*** Block opens ***

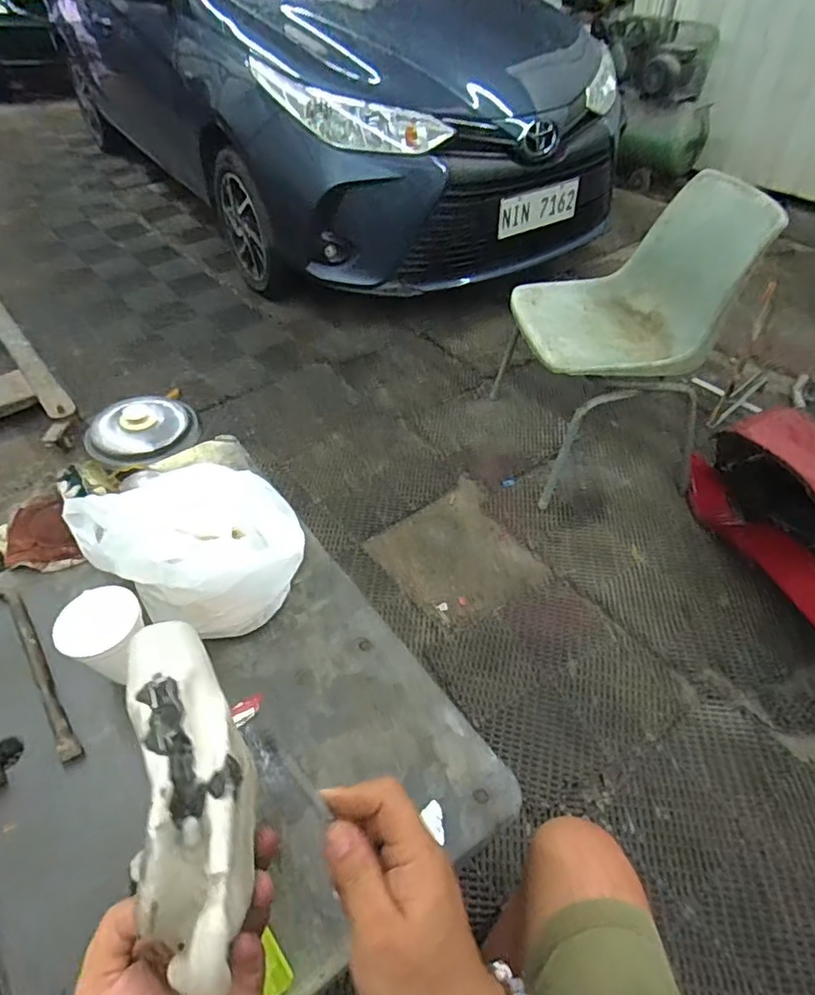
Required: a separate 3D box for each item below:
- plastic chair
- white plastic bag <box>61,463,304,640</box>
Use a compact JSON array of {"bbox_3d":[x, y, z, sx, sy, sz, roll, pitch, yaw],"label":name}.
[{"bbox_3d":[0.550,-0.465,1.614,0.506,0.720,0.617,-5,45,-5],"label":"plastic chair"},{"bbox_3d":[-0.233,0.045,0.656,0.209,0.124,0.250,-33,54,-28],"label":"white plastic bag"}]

*** Block closes ***
*** Block opens ***

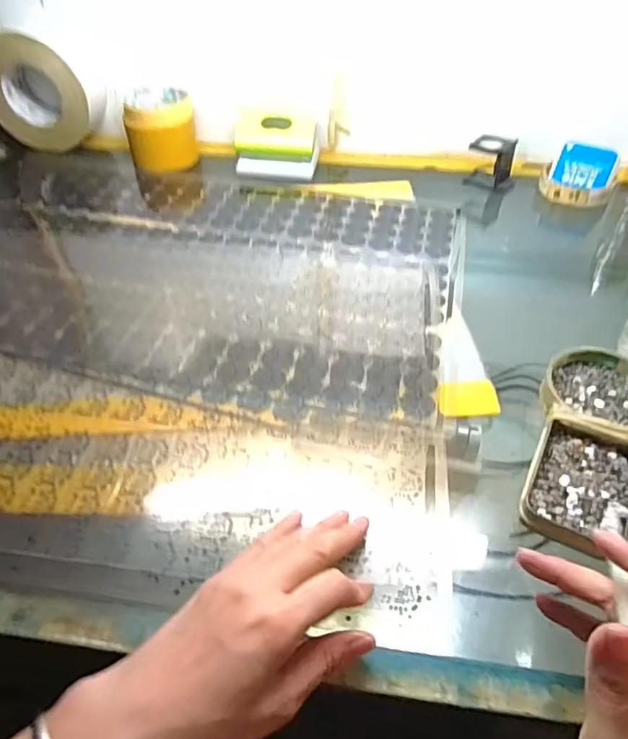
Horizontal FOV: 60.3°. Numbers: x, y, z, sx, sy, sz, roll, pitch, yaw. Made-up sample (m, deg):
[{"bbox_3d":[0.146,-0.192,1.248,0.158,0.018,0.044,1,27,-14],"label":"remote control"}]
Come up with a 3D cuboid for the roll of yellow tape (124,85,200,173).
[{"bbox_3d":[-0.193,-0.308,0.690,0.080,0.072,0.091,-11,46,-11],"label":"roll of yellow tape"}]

*** Block closes ***

Working from the material above, restate word for word the lines between the line with "- plastic chair" and the line with "- white plastic bag <box>61,463,304,640</box>", both included, and only those.

- plastic chair
- white plastic bag <box>61,463,304,640</box>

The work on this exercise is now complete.